### PROVIDED MATERIAL:
BEGIN

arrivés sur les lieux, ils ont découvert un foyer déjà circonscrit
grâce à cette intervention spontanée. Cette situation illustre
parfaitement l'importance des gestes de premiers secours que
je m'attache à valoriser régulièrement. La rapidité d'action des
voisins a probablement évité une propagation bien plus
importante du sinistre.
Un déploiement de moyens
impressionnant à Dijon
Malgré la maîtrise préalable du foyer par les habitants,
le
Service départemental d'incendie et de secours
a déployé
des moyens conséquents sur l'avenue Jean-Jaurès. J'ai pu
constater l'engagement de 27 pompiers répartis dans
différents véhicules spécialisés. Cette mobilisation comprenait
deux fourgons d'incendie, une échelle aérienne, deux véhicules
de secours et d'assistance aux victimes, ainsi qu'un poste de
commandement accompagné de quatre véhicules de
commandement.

END

### WORK TO BE COMPLETED:
Could you print, exactly and with nothing else, the lines from the one containing "commandement accompagné de" through the last line of the records above?

### THE ANSWER:
commandement accompagné de quatre véhicules de
commandement.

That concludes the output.